With the support of a Higher Education Innovation Fund (HEIF) grant, Building Inclusive Academic Communities (BIAC) was launched in 2021 to bring together faculty and students to engage in what bell hooks calls “education as the practice of freedom” and develop practices of anti-racist, inclusive pedagogy – critically, experientially, and in applied format.
Uniquely, this program brings together students and faculty for discussion, exploration, and mentorship in a five-person mentoring pod structure that includes two faculty members, a graduate student, and two undergraduate students. Through a carefully designed set of readings and discussions, each pod develops awareness and community around their own identities and positionalities and explores how best to make college classrooms inclusive spaces where students of all identities and backgrounds can participate fully in the learning process.
BIAC addresses such interrelated questions as: How can faculty, graduate, and undergraduate students mentor one another in areas of teaching and learning? How do we support all students’ engagement with subject material? How do we situate teaching learning within faculty and students’ own contexts while exploring those contexts?
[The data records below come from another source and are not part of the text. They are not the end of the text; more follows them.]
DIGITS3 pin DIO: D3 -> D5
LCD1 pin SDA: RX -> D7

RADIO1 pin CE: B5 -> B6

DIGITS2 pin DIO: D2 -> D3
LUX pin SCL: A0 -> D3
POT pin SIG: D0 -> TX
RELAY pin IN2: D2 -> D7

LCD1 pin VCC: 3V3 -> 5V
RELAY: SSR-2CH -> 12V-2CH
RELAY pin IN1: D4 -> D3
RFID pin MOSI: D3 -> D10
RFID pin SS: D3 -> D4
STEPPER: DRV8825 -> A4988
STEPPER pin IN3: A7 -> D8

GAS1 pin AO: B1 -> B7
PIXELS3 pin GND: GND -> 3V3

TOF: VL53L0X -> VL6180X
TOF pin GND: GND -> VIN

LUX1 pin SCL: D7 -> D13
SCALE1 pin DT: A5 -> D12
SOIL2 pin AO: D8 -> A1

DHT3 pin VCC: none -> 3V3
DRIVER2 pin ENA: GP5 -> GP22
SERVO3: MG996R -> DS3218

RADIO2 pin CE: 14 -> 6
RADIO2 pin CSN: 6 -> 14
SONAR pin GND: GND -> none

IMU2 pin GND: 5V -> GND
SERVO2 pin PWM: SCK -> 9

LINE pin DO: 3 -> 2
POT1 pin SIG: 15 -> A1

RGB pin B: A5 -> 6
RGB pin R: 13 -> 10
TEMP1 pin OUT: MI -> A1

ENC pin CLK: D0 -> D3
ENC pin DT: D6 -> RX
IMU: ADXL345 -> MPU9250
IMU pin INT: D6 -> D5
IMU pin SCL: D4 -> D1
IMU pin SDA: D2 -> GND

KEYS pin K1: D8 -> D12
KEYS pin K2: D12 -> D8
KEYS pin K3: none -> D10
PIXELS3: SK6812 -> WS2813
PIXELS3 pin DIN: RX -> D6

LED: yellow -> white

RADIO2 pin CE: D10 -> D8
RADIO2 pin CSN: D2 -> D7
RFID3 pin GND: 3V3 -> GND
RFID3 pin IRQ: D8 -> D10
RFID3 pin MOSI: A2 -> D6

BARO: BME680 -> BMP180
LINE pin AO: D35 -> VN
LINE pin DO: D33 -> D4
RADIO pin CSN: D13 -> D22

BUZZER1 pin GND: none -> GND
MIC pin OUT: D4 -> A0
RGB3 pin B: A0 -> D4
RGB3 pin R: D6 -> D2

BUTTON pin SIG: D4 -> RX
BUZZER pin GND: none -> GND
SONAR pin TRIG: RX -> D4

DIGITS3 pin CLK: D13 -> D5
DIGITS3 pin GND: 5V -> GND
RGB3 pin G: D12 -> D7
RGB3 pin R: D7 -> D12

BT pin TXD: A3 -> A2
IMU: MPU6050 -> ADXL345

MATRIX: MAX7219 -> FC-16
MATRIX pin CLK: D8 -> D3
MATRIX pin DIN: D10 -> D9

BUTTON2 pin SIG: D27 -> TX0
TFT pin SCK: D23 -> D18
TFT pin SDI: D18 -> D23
With the goal of enhancing students’ ability to take control of their learning, how do we recognize them, ensure their voices are heard, draw relevant connections to their lives, and respond to their concerns?
With donor support, we look forward to starting our fourth year of the program. Together, faculty and student fellows will continue to practice a mixture of intrapersonal and interpersonal teacher/learner awareness; cultivate their knowledge of inclusive practices; and adopt and implement student-centered pedagogies. We will also continue to develop our collaboration with Indiana University’s Kovener Teaching Fellows Program, after which BIAC is modeled.